Transdinyester’le ilgili gerilimler, Sovyet iktidarının çöküşü sırasında Moskova’nın imparatorluktan çekilmesiyle ortaya çıkan donmuş çatışmalardan (frozen conflicts = silahlı çatışmanın durduğu fakat siyasi bir mutabakat yapılmamış olan anlaşmazlıklar) biri haline geldiği 1990’ların başlarından beri artıp azalıyor. Transdinyester yalnızca, kendileri de uluslararası alanda tanınmayan, Abhazya ve Güney Osetya tarafından bir devlet olarak tanınıyor.

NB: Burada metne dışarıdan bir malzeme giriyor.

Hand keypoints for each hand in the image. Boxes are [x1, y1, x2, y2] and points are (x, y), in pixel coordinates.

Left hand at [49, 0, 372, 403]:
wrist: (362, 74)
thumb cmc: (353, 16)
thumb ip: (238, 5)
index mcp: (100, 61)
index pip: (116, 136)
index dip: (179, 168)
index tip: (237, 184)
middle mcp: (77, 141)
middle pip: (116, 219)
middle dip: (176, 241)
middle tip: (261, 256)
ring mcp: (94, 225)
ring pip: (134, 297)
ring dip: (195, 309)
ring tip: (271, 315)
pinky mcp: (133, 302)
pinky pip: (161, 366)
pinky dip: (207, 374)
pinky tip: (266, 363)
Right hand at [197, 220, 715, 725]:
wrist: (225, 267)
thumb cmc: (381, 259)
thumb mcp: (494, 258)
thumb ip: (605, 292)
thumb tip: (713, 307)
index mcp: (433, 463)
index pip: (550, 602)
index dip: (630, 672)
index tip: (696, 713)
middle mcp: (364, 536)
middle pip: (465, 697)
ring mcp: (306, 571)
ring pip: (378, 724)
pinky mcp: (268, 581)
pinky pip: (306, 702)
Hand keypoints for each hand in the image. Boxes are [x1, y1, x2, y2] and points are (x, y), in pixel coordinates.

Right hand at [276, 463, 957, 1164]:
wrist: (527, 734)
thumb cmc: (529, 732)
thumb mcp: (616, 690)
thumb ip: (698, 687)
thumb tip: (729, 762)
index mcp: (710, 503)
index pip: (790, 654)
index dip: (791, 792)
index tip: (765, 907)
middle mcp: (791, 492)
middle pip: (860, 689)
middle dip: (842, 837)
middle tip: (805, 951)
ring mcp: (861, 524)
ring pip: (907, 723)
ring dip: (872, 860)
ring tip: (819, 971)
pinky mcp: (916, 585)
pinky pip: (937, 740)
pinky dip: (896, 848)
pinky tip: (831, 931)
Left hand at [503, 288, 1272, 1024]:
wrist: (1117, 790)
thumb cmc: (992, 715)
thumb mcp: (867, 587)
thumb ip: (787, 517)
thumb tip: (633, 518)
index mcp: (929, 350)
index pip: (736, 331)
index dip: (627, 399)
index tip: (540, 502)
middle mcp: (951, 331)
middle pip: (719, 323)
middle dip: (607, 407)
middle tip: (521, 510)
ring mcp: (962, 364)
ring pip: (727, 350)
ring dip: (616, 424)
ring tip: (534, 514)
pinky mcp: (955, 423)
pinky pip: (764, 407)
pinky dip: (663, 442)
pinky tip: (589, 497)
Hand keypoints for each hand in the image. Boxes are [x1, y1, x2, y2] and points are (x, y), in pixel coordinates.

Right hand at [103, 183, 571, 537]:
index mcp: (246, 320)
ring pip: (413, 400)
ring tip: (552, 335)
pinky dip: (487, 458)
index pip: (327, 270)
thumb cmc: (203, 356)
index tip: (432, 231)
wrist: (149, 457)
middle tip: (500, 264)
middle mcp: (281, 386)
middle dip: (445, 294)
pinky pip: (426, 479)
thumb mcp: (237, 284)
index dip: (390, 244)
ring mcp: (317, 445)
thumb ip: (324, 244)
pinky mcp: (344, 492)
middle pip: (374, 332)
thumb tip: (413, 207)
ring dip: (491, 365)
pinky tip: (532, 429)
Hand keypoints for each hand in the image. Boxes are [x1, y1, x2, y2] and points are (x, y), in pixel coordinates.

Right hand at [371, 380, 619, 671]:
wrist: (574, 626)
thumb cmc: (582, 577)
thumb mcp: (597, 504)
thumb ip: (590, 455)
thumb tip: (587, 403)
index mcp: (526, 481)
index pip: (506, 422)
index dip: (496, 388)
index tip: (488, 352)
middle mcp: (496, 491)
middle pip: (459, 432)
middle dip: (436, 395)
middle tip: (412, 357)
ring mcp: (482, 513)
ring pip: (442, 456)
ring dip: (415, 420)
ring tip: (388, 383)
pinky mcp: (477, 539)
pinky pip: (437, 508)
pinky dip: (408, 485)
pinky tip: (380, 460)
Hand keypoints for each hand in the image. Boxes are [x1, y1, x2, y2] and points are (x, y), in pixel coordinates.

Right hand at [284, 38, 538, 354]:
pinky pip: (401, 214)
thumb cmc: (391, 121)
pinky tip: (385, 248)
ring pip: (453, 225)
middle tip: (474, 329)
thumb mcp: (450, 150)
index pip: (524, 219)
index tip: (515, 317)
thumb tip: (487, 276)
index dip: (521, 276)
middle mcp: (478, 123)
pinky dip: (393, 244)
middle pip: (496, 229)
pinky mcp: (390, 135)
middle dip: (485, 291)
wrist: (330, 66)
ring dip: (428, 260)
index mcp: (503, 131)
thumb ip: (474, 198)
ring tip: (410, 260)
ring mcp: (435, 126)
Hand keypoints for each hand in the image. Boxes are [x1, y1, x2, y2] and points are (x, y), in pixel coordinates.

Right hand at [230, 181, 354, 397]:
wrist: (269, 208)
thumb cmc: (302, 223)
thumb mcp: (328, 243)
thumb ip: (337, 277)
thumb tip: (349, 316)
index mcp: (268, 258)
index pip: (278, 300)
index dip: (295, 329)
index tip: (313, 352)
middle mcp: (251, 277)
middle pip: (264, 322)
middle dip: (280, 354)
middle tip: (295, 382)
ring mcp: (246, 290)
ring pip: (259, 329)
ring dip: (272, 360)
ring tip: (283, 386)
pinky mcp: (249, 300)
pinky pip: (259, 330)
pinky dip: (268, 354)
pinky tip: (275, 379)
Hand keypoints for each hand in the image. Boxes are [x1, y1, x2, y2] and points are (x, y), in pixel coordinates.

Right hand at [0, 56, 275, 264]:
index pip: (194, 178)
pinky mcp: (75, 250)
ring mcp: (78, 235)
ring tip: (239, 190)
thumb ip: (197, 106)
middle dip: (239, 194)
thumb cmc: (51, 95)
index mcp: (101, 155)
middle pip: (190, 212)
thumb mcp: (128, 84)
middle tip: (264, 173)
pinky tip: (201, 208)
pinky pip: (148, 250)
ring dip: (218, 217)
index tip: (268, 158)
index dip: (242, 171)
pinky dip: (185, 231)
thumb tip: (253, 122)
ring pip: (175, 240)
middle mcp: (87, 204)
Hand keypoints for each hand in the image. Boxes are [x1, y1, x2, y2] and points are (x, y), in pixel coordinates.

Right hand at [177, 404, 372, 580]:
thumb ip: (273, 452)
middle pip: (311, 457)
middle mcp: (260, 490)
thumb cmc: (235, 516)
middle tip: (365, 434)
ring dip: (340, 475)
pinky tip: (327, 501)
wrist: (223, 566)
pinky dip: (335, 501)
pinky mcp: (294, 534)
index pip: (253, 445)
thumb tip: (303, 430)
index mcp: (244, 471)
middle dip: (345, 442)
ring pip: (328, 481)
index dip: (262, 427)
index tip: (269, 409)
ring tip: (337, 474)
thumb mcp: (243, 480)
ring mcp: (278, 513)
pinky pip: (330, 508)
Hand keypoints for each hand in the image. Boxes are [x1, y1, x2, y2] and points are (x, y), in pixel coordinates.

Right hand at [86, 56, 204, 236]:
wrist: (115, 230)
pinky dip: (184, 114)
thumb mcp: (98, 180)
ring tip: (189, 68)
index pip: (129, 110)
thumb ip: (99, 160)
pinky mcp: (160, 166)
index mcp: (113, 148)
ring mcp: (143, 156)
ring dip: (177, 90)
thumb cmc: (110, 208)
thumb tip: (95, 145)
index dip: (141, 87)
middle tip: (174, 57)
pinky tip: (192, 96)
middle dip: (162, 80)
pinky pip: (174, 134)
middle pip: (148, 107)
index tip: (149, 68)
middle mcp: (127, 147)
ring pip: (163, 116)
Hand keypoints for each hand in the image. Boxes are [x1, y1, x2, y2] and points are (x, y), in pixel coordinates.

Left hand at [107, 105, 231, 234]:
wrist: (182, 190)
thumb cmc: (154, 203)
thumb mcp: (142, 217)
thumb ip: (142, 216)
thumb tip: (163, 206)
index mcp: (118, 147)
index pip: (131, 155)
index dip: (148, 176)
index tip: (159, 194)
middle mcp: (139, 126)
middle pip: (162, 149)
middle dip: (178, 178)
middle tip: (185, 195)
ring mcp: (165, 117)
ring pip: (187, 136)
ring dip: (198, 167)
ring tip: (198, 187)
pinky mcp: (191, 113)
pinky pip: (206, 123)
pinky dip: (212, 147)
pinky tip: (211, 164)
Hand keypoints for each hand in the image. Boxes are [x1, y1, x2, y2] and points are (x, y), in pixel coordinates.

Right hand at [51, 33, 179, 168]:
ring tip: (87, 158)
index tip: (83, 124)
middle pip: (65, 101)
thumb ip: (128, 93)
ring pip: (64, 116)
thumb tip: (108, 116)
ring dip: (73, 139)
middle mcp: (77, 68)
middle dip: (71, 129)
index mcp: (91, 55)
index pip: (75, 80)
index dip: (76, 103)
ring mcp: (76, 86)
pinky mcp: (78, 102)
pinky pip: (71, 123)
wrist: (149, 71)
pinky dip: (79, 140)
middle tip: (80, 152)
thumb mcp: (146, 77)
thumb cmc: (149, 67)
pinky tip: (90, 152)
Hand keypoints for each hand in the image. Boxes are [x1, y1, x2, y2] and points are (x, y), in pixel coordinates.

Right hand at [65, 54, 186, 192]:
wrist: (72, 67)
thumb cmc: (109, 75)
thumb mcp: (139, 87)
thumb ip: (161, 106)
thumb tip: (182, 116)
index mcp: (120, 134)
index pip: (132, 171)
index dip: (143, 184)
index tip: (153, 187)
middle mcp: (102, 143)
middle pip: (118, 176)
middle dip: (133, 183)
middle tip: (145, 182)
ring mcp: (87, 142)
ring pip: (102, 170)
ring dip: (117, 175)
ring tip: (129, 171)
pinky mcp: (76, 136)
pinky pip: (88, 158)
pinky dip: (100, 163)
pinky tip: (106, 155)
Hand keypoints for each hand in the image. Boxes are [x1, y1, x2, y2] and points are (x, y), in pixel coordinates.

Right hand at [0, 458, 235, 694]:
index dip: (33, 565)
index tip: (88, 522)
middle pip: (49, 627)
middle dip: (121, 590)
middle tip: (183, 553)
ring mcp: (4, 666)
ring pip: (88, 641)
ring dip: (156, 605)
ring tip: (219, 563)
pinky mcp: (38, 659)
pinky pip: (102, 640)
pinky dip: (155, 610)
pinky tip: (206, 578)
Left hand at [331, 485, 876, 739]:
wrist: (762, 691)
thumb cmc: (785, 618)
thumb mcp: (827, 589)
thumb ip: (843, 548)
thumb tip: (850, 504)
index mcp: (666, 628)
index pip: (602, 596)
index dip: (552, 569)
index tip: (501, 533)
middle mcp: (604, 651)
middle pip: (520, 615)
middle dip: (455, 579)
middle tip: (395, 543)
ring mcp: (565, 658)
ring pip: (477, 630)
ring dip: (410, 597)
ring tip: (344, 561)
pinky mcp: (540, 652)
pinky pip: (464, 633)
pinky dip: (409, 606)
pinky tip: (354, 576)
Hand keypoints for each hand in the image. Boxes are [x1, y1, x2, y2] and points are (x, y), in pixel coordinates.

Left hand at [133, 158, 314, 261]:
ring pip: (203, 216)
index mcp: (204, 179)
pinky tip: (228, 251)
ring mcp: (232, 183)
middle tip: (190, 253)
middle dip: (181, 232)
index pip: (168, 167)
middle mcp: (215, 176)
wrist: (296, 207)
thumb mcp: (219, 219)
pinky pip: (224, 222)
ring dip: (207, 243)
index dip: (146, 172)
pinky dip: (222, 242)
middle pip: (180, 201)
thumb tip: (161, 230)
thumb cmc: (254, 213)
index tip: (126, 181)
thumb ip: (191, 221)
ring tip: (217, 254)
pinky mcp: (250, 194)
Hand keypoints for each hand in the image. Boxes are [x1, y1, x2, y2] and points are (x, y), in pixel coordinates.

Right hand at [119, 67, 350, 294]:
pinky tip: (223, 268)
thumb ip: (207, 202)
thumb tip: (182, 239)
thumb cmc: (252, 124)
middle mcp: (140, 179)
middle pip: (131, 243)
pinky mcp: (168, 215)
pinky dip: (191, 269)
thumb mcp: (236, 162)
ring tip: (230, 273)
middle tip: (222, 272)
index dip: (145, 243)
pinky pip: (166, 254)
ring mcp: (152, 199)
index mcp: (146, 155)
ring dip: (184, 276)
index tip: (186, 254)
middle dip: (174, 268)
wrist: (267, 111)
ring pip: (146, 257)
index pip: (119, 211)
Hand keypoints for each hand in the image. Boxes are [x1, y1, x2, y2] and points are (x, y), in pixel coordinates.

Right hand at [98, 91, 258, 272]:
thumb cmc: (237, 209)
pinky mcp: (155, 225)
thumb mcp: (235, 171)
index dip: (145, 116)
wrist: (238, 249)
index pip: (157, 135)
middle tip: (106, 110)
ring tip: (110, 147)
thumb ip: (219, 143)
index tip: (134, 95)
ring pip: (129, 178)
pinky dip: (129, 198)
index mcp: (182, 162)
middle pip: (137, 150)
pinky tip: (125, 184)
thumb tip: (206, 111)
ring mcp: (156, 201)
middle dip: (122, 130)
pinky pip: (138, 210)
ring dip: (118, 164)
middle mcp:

Yakın zamana kadar, bölge ile Moldova arasındaki yoğun ticari faaliyetler nedeniyle yeniden çatışma riski uzak görünüyordu.
Erzak sıkıntısı çeken Transdinyester hükümeti, son haftalarda geleceği konusunda giderek daha fazla endişe duymaya başlamış; Moldova’yı, ekonomisini “yok etmek” ve “Transdinyester’deki insan hak ve özgürlüklerini ihlal etmekle” suçlamıştı. Bu suçlamalar, Rus birlikleri ve istihbarat görevlilerinin desteğiyle 2014 yılında kendilerini ayrı devletler ilan eden ve Rusya’nın 2022 işgali için mazeret olarak kullanmasına yardımcı olan doğu Ukrayna bölgeleri Donetsk ve Luhansk’ın şikayetlerini andırıyor. Bazı analistler, Transdinyester’in koruma talebinin öncelikli olarak Moldova’daki Batı yanlısı hükümeti istikrarsızlaştırmayı amaçladığını düşünüyor. Moskova bu hükümeti, sürgündeki Moldovalı milyoner ve hüküm giymiş dolandırıcı Ilan Shor gibi aracılar vasıtasıyla aylardır devirmeye çalışıyordu. Dolandırıcılık ve kara para aklama gibi suçlardan dolayı aldığı hapis cezaları sonrası İsrail’e kaçan Shor, hükümet karşıtı protestoları ve geçen yıl Moldova’nın güneyinde, Rusya yanlısı bir politikacının başarıya ulaşan valilik kampanyasını finanse etti. Shor, Avrupa’nın en fakir ülkelerinden biri olan Moldova’nın, kendisine 2022’de “aday statüsü” sunan Avrupa Birliği’ne katılma hedefinden vazgeçmesini ve bunun yerine Rusya liderliğindeki bir ekonomik bloğa katılmasını talep ediyor.